# [Directions for this task]
From the line holding "rủng rỉnh đầy" to the final line below, restate each line word for word and add nothing.

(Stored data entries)
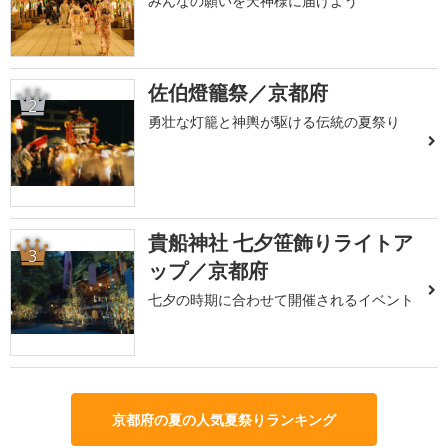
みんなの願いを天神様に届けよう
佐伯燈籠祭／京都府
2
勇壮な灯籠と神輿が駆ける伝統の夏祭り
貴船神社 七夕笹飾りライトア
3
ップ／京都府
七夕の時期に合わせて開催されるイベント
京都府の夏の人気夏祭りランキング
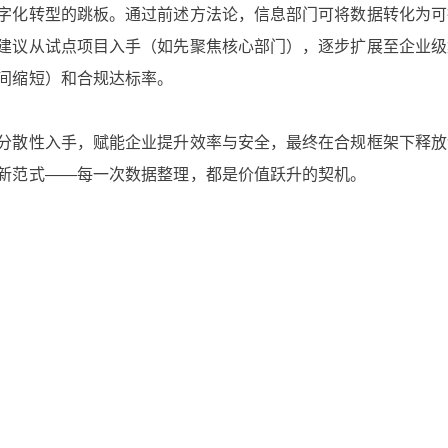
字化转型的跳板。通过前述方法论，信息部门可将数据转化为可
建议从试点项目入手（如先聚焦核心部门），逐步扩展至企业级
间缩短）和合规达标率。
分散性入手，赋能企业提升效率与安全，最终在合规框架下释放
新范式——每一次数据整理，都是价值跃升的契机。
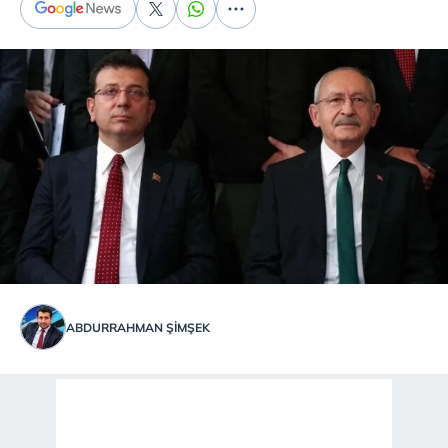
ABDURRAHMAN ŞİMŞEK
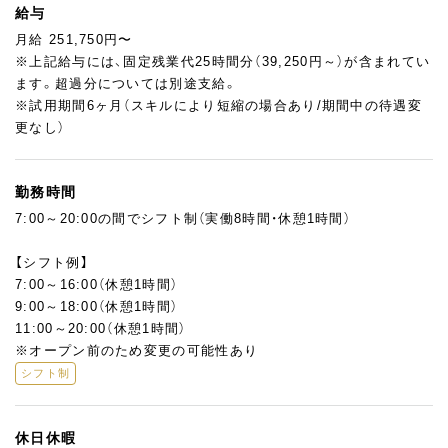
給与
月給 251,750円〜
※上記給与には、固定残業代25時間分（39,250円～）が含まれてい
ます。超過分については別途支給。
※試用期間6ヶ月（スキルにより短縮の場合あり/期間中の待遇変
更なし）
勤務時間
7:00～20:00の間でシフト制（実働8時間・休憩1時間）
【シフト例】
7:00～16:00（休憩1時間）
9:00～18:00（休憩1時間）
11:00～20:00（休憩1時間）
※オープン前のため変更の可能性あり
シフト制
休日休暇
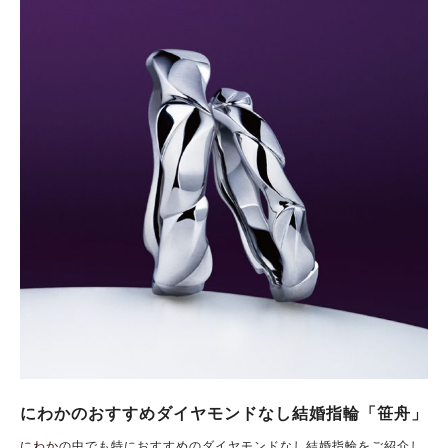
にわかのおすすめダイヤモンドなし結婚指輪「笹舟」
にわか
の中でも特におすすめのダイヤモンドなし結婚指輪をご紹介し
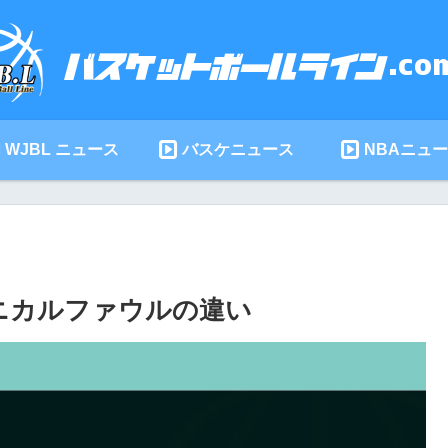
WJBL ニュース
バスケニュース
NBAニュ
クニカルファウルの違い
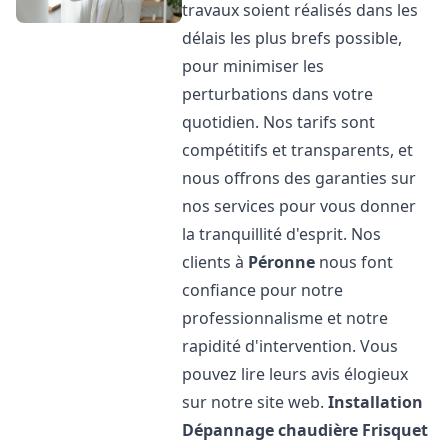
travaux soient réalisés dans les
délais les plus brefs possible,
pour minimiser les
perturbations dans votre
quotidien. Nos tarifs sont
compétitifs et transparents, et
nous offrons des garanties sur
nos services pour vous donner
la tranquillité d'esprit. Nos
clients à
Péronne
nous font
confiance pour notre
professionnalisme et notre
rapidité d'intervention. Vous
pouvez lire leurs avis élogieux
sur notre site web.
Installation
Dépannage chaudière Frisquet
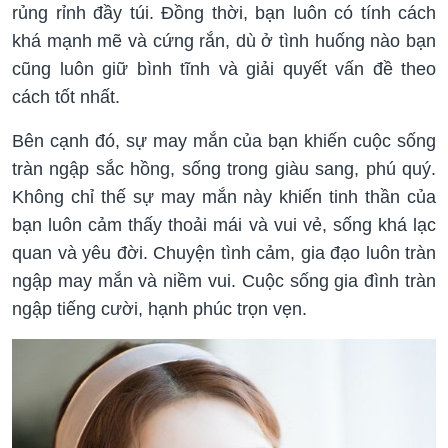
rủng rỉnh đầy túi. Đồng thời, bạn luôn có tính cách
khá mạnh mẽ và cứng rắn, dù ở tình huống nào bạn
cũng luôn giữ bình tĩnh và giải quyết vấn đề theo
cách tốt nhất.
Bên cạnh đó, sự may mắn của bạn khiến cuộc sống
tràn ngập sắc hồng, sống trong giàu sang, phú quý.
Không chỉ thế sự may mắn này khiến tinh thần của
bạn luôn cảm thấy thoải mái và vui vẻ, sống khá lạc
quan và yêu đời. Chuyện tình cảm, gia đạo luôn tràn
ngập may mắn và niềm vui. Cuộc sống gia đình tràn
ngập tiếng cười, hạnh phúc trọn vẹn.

# [Written solution]
rủng rỉnh đầy túi. Đồng thời, bạn luôn có tính cách
khá mạnh mẽ và cứng rắn, dù ở tình huống nào bạn
cũng luôn giữ bình tĩnh và giải quyết vấn đề theo
cách tốt nhất.
Bên cạnh đó, sự may mắn của bạn khiến cuộc sống
tràn ngập sắc hồng, sống trong giàu sang, phú quý.
Không chỉ thế sự may mắn này khiến tinh thần của
bạn luôn cảm thấy thoải mái và vui vẻ, sống khá lạc
quan và yêu đời. Chuyện tình cảm, gia đạo luôn tràn
ngập may mắn và niềm vui. Cuộc sống gia đình tràn
ngập tiếng cười, hạnh phúc trọn vẹn.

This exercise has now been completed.